Important information: The value of investments and the income from them can go down as well as up, so you may get back less than you invest.
The sharp increase in inflation and interest rates over the last two years has created a difficult backdrop for bonds, many of which have experienced significant price falls, with the yields rising accordingly. Recently however there have been signs of a recovery, mainly due to the growing belief that the rate hiking cycle may be over.
Nothing is certain, as it all depends on the inflation and economic data going forwards, but the Federal Reserve, Bank of England and European Central Bank have all intimated that interest rates are close to peaking. If this turns out to be the case then bond prices should rise, offering the prospect of capital gains on top of the income.
Another argument in their favour is their value as a diversifier. There is a risk that high interest rates could trigger a severe recession, which may send many share prices lower, but could accelerate the pace of rate cuts and be beneficial for parts of the bond market.
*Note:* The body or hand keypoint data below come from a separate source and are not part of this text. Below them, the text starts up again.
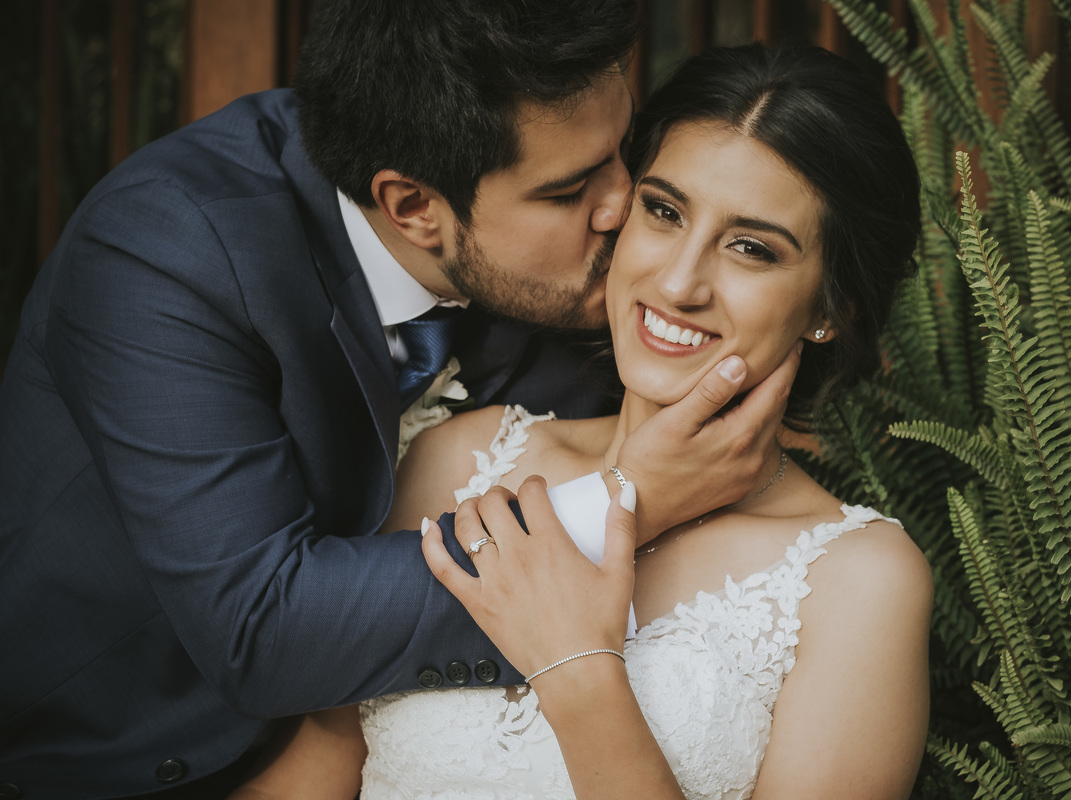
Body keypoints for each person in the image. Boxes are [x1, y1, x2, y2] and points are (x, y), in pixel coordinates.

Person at [0, 3, 795, 798]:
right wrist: (632, 499)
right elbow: (263, 629)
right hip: (108, 761)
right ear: (414, 209)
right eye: (568, 190)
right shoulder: (169, 250)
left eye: (620, 152)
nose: (623, 205)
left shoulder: (564, 267)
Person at [232, 44, 932, 800]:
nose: (678, 281)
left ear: (833, 307)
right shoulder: (456, 459)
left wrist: (577, 665)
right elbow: (315, 773)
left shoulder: (860, 581)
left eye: (751, 249)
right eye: (663, 211)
Higher-quality credit, such as government bonds and investment-grade corporate bonds, should hold up better during an economic slowdown and offer more attractive yields than they have done for years. There are several options like this in our Select 50 list of handpicked funds for anyone who wants to go down this route.
One such is the Colchester Global Bond Fund that mainly invests in government debt from around the world. This gives it plenty of flexibility to protect investors’ capital and add value, with the current distribution yield being 2.42%. Please note this is not guaranteed.
Another possibility is the iShares Overseas Government Bond Index Fund that tracks a benchmark of international government debt excluding the UK. It has a slightly lower distribution yield of 2.19%.
The M&G Corporate Bond Fund holds at least 70% of its portfolio in investment grade bonds denominated or hedged back into sterling, but can also invest in government and high yield debt. Corporates typically pay a higher income, hence the distribution yield of 3.89%.
A higher risk alternative is M&G Global Macro Bond Fund that invests the majority of its assets in government and corporate bonds from anywhere in the world including emerging markets. It has a longer modified duration of 7.53 years and is exposed to a host of different currencies, but has a higher distribution yield of 4.63% to compensate.
More cautious investors may prefer to invest in short-dated, government or high-quality corporate bonds. These are less sensitive to inflation and interest rates and could offer a decent low-risk return with the potential to outperform cash.
One option that provides this type of exposure is the AXA Sterling Credit Short Duration Bond Fund, which invests the majority of its assets in sterling denominated investment grade bonds with a bias towards shorter maturities. It holds a low-risk portfolio targeting modest but reliable interest payments and has an underlying yield of 3.7%.
Alternatively there is the passively managed Vanguard Global Short-Term Bond Index Fund that has a much higher proportion of its assets invested in government related bonds. Some would argue that this makes it lower risk than other types of bonds, which could explain the lower yield of 1.96%.
In total there are 11 bond funds on the Select 50 to choose from, covering a wide variety of bonds issued by governments and companies from around the world.